Entre las hojas perdidas de una enciclopedia y la lista improvisada del supermercado. O cuando se ha agotado el tiempo, a la vuelta de una cita con el especialista. Leer. Ante todo y después de todo, porque ni mil ferias de la lectura dejan satisfechos a los voraces, nocturnos acumuladores de palabras. Leer para siempre y por siempre, las miles de bardas que a duras penas nos dirigen un mensaje publicitario, una confesión de amor, un afortunado insulto.

Leer para qué y por qué, si a pesar de las aduanas educativas restringiendo contenidos o reformándolos, continuamos leyendo lo que se nos pega la gana. No se ha perdido la costumbre de visitar antiguos chismógrafos escolares para descubrir, como una vuelta de tuerca, que el amor a los doce es quizá el más interesante.
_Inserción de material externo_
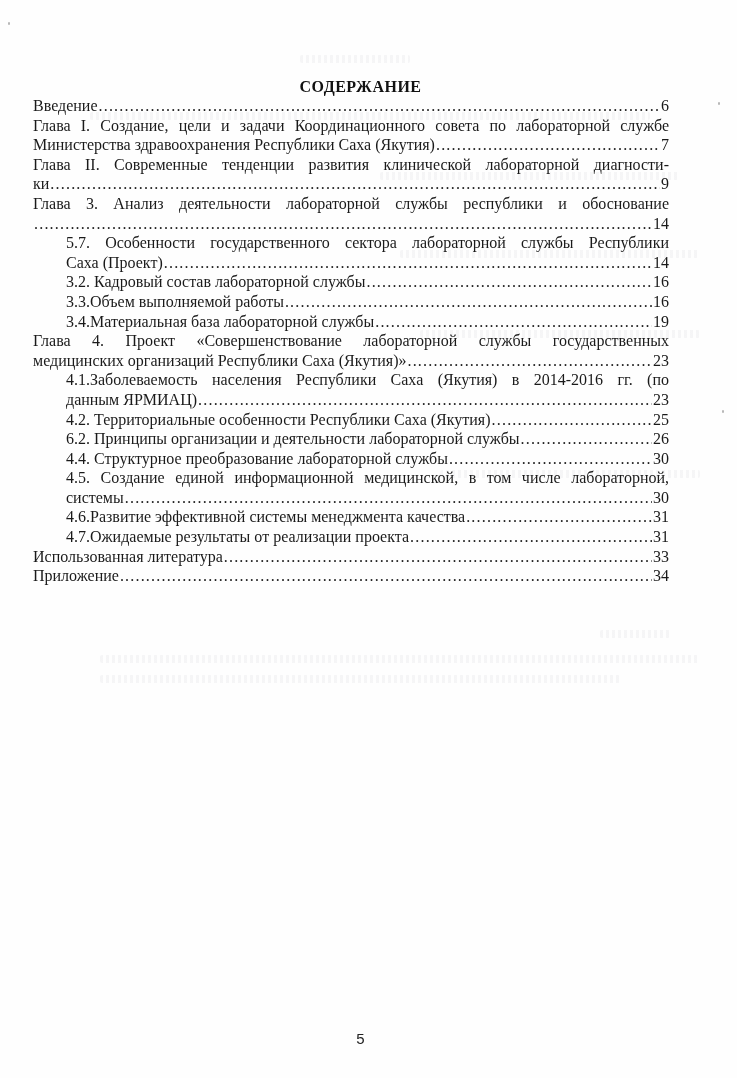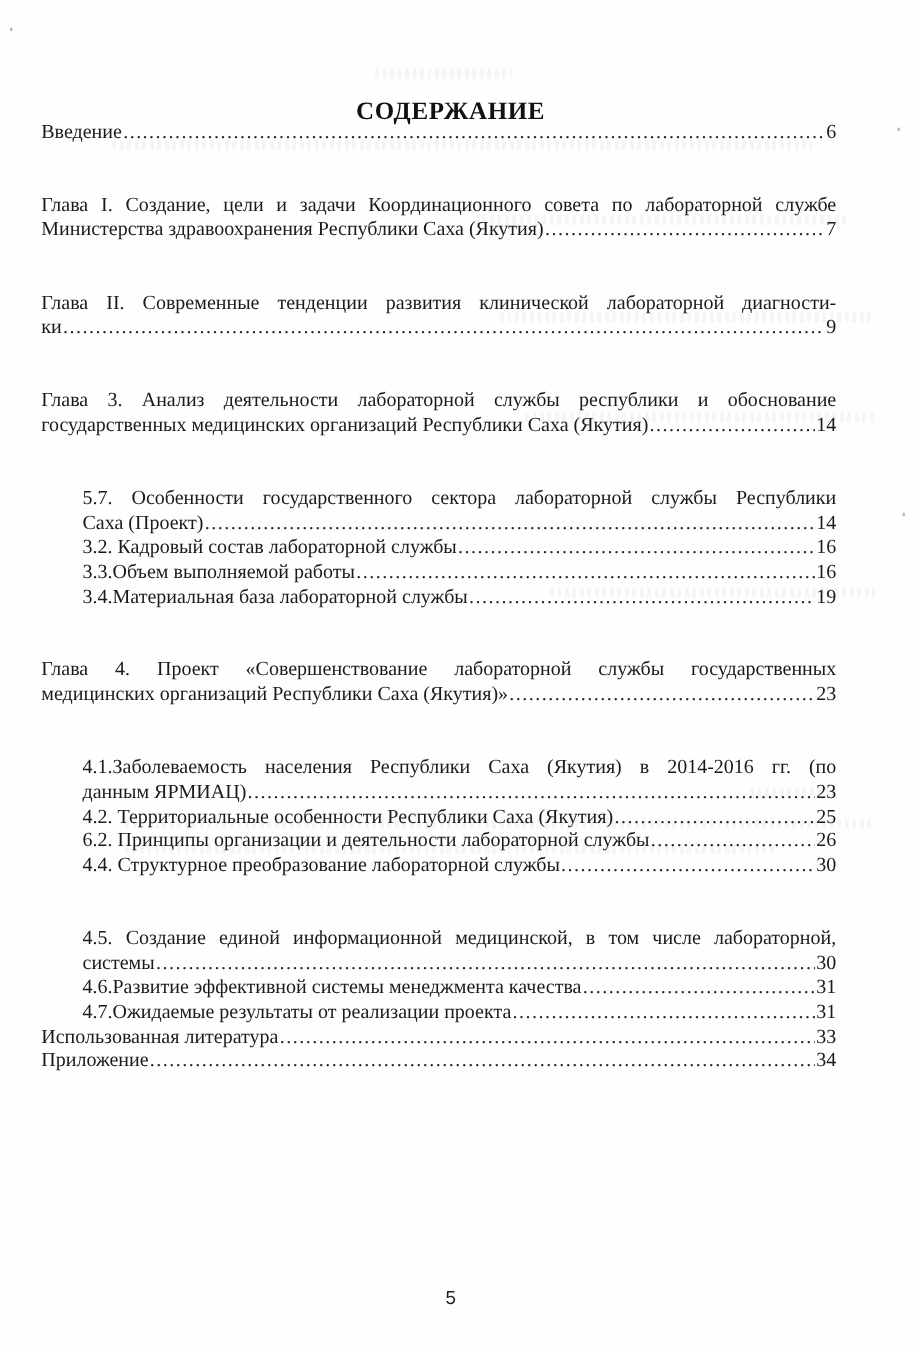"СОДЕРЖАНИЕ" .title { font-size: 20px -> 16px }
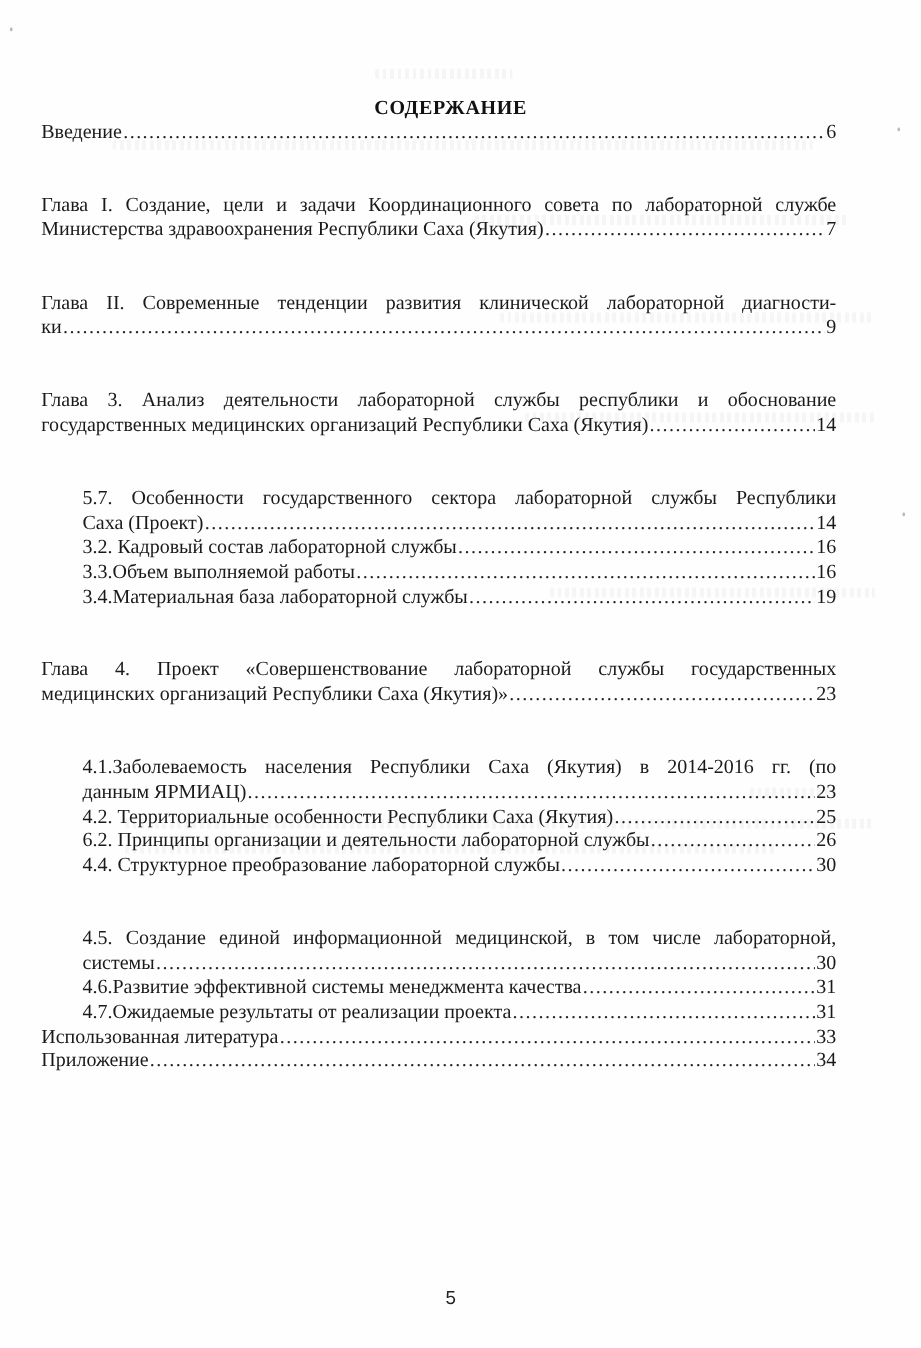"Глава I. Создание, цели и" .wrap-line { margin-top: 39px -> none }
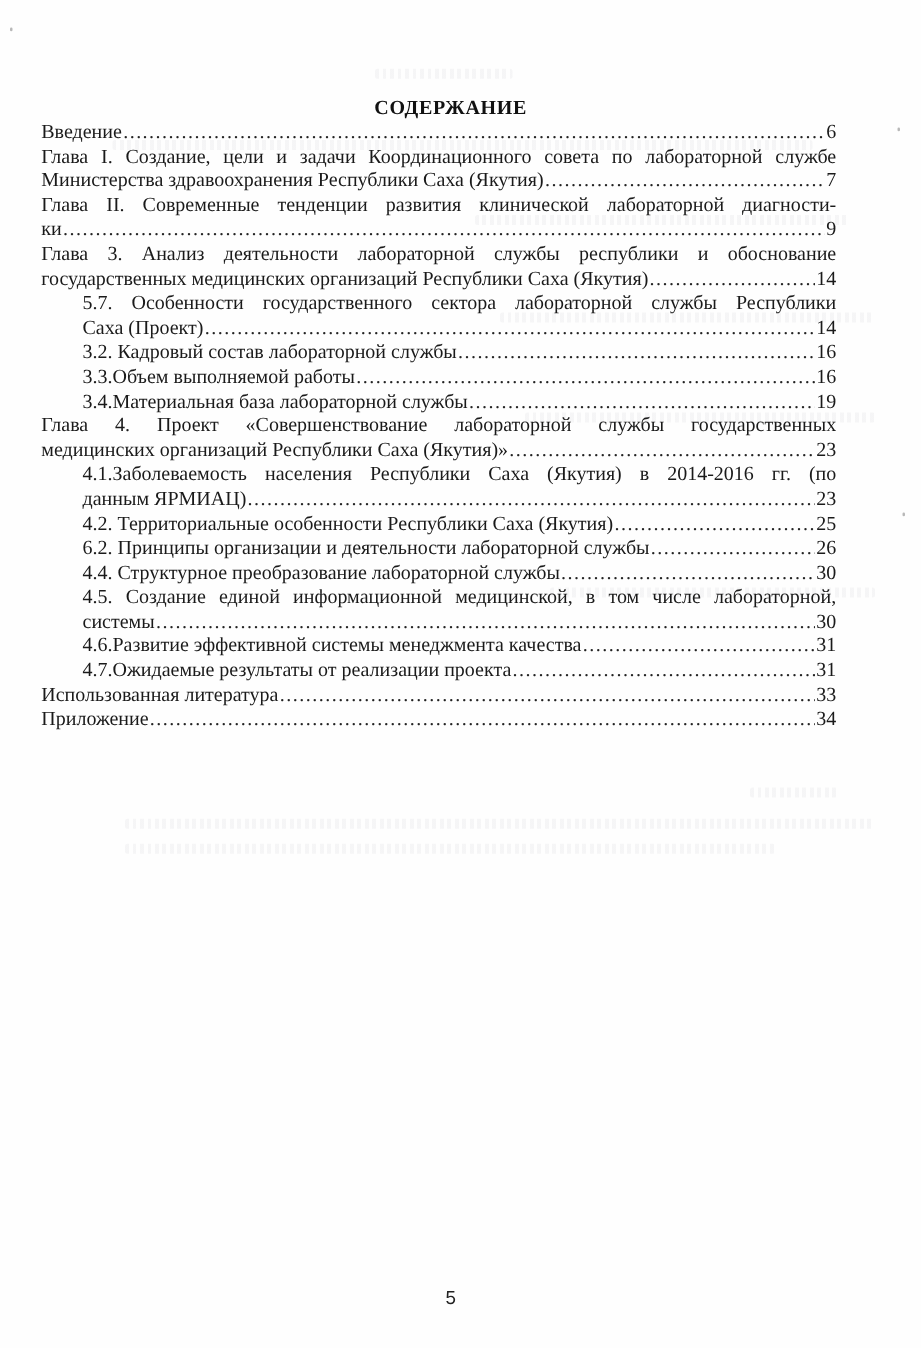"государственных медицинских организаций" span.txt { html: <span>государственных медицинских организаций Республики Саха (Якутия)</span> -> none }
Nunca se retirará de nuestros corazones la ansiedad de un te extraño, recibido a la mitad de la madrugada. El mensaje de la botella, las palabras en la arena que el mar devora, la novela de superación personal, el poema mal escrito en una carta, los cuentos que te acompañan hacia el sueño, las planillas históricas de la primaria; estampida de actas, documentos, oficios; la esquela cenicienta de la persona a quien ya no volveremos a ver, los artículos de opinión, los entrañables libros durante el viaje.

Con los ojos o las manos. Con la cabeza hecha un nudo, cuando dejamos dormir a la jornada. Desvanecidos en la sonrisa de la hamaca. Debajo del último árbol en la calle. Sorprendidos de lo que nos depara a la vuelta de la página. De perfil, tres cuartos hacia la lámpara, esperando por favor que el último suspiro de las luces no nos abandone a la mitad del relato. Leer y leer, a pesar de las estadísticas y los porcentajes. Ler, con una e, cualquier palabra que nos caiga en las manos… Porque así somos de malcriados, vagabundos e inconformes: los lectores.